Common versions of this pattern would be an main thread accepting data from a socket distributing to one or more background processing threads or a chain of streams running in individual threads (e.g. for branching).
Error handling¶
By default - as with raw iterators - an exception will interrupt the entire pipeline. For long running pipeline this is usually a blocker.
A common approach is to ignore and log errors (or send back to another queue to
be retried later). You can do this with try_map() or
try_().
Another common approach if you need to carry errors through is to wrap the computation in a result container (error tuples, result wrappers, etc.):
>>> from sloths import Stream
>>> import collections
>>> class Result:
... def __init__(self, val=None, err=None):
... self.val, self.err = val, err
>>> def with_result(fn):
... def wrapper(x):
... if isinstance(x, Result):
... if x.err:
... return x
... x = x.val
...
... try:
... return Result(val=fn(x))
... except Exception as e:
... return Result(err=e)
...
... return wrapper
>>> @with_result
... def faillible(x):
... if x == 3:
... raise ValueError("No 3!")
... return x
>>> double = with_result(lambda x: x * 2)
>>> list(
... Stream(range(5))
... .map(faillible)
... .map(double)
... .map(lambda x: (x.val, str(x.err)))
... )
[(0, 'None'), (2, 'None'), (4, 'None'), (None, 'No 3!'), (8, 'None')]
A more practical use case here would be collecting the errors and saving the successes while re-scheduling the failures for example.
Async pipelines¶
There are 2 options for use with async/await based code:
Async-from-sync¶
Within otherwise synchronous code, you can write transforms which use the event loop and resolve Awaitabe internally.
As a trivial example:
>>> import asyncio
>>> from sloths import Stream
>>> async def do_something_async(x: int) -> int:
... await asyncio.sleep(0.001)
... return x + 2
>>> def async_transform(it):
... async def gather():
... return await asyncio.gather(*(do_something_async(x) for x in it))
... yield from asyncio.run(gather())
>>> Stream(range(10)).pipe(async_transform).collect()

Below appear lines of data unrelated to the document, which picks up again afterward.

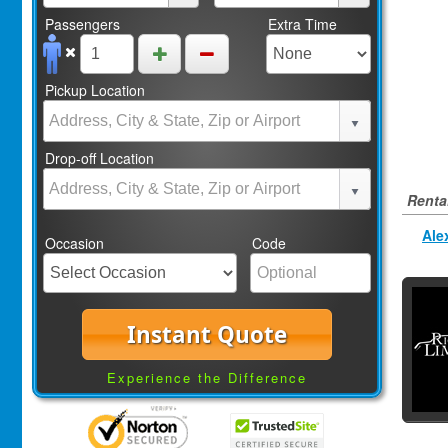
Passengers
Extra Time
Pickup Location
Drop-off Location
Rental
Ale
Occasion
Code
Instant Quote
Experience the Difference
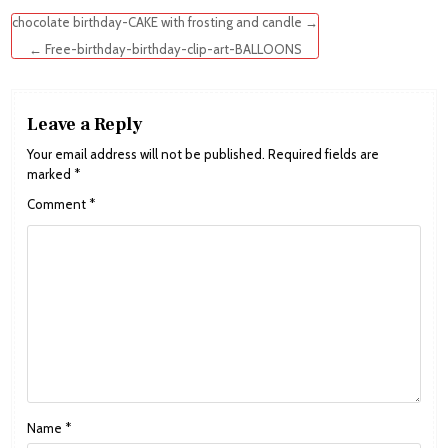
Post
chocolate birthday-CAKE with frosting and candle →
navigation
← Free-birthday-birthday-clip-art-BALLOONS
Leave a Reply
Your email address will not be published.
Required fields are
marked
*
Comment
*
Name
*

[2, 3, 4, 5, 6, 7, 8, 9, 10, 11]
Production code should implement similar controls as those provided by threaded_map().
Async-native code¶
The library provides sloths.ext.asyncio.AsyncStream which mirrors most of the Stream API but over AsyncIterables. It also provides a few extra quality of life methods to handle functions returning Awaitable.
For example:
>>> import asyncio
>>> from sloths.ext.asyncio import AsyncStream
>>> async def do_something_async(x: int) -> int:
... await asyncio.sleep(0.001)
... return x + 2
>>> asyncio.run(AsyncStream.range(10).amap(do_something_async).map(lambda x: x - 1).collect())
[1, 2, 3, 4, 5, 6, 7, 8, 9, 10]
As shown above the standard methods which work with synchronouse code are still available alongside some asynchronous variants such as amap(), afilter(), afold(), etc.
flatten() is also more powerful and supports iterables as well as async iterables and awaitables.
You can also move from synchronous to asynchronous using to_async() to access the async API.